Storagenode crashed, no traffic anymore

My Storagenode crashed ~24h ago. There shouldn’t be any data loss because the Container host and not Storage host crashed. It’s now running again since ~24h but I still just see piecestore upload started and also no traffic in the node dashboard. Is this normal? Does it just need some more time to recover again? Or is my node now disqualified?

https://pastebin.com/em4012rq

Hi @kbch
Welcome to our forum!

The root cause of your problem:

Please try to restart your storagenode with docker restart storagenode and look into the log after restart.

1 Like

Thanks for the fast answer. I restarted it now via docker but the errors came back again. Is there something I can do against them?:

https://pastebin.com/TJ3qc2uX

Let’s waiting about 30-50min.

You can also look into this post
I think, at this moment your disk system has heavy load.

1 Like

Ok, looks like it now runs without errors. How long does it normally take in such a state? It’s just uploading without downloading anything.

https://pastebin.com/wqbC4YS5

Hello @kbch,
Welcome to the forum!

How is your HDD connected to the host?

Hi @Alexey

It was NFS but now it is SATA. Currently I don’t see any errors anymore, but I also don’t see any traffic. I still just get tons of these piecestore upload. Not sure if this is normal.

This is why I asked, such behavior is typical for network-connected drives, especially - NFS. The lock file method is different for types of connection and filesystem.
What is filesystem on this disk?

It’s btrfs. I think I will switch to ext4 over iSCSI as soon as it is running properly again.

Does this endless piecestore upload indicate a major unrecoverable fault in my node/database? Or is it more like the network has no traffic for me currently?

This is indicate that it can’t finish upload for some reason.
Usually it’s related to the troubles with locking sqlite database.
The btrfs could be a reason. It working fine on Synology, but not sure if all bugs are fixed for mainstream branch of btrfs

Please, check the permissions to the storage.

FS Permissions look ok. Is there a way to enable a sort of debugging mode or something like that to see why it can’t finish upload?

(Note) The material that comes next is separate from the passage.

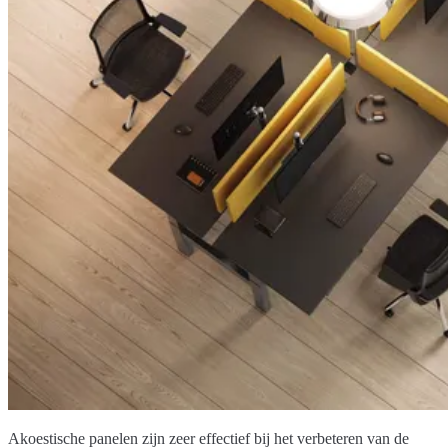
Akoestische panelen zijn zeer effectief bij het verbeteren van de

I think you have two bad factors: NFS (have issues with DB’s) + BTRFS (on Linux also have issues, on Synology working fine).
I strogly reccomend avould this configuration, if possible, use only local storage that directly connected to the host. Only in sityation if local storage connection is not possible, you can use iSCSI (block level) protocol that not have issues like NFS, SMB (file level).
Also, in any case, I strongly reccomend replace btrfs (if you on linux) to ext4.

Change log.level: info in your config.yaml file to log.level: debug and restart your node docker restart -t 300 storagenode

Ok, I was able to fix it. I moved the storagenode container from my NAS to a Computer and put the data onto a ext4 iSCSI drive. As soon as I did this change it started to generate traffic again. Sorry for the trouble :frowning:

2 Likes

You are welcome!
People on this forum always glad to help you :+1: